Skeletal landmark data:
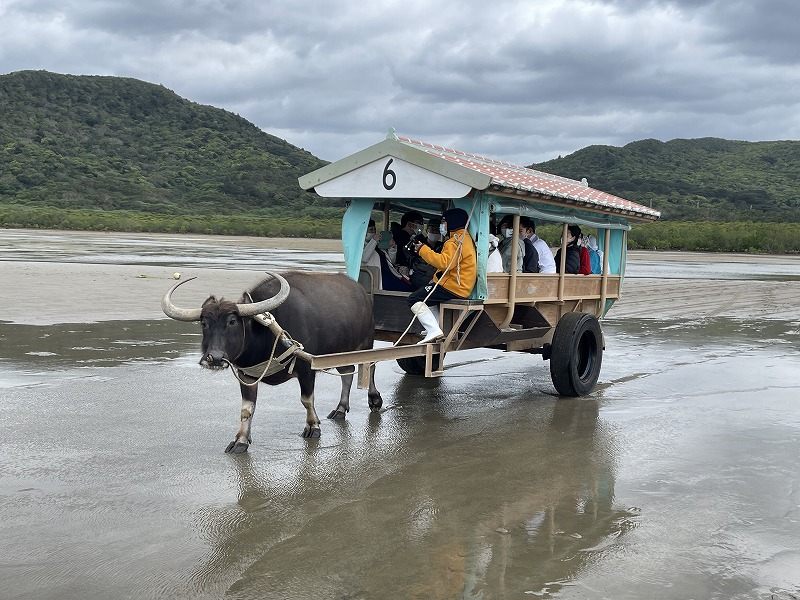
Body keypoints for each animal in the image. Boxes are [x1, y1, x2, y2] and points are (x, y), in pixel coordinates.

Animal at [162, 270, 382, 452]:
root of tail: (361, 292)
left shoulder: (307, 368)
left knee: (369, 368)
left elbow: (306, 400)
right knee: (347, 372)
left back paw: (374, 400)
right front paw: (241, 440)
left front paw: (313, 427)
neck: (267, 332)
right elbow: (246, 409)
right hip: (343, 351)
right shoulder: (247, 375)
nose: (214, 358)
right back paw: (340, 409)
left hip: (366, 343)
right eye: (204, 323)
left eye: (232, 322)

How to complete this task: Above are the records; reproduce them exactly and leave out the pictures.

Result for this task:
Body keypoints for each animal in the image. Boxes are [x1, y1, x2, y2] and points are (x, y), in pixel coordinates.

Animal at [162, 270, 382, 452]:
root of tail: (361, 292)
left shoulder: (307, 368)
left knee: (369, 368)
left elbow: (306, 400)
right knee: (347, 372)
left back paw: (374, 400)
right front paw: (241, 440)
left front paw: (313, 427)
neck: (267, 332)
right elbow: (246, 409)
right hip: (343, 351)
right shoulder: (247, 375)
nose: (214, 358)
right back paw: (340, 409)
left hip: (366, 343)
right eye: (204, 323)
left eye: (232, 322)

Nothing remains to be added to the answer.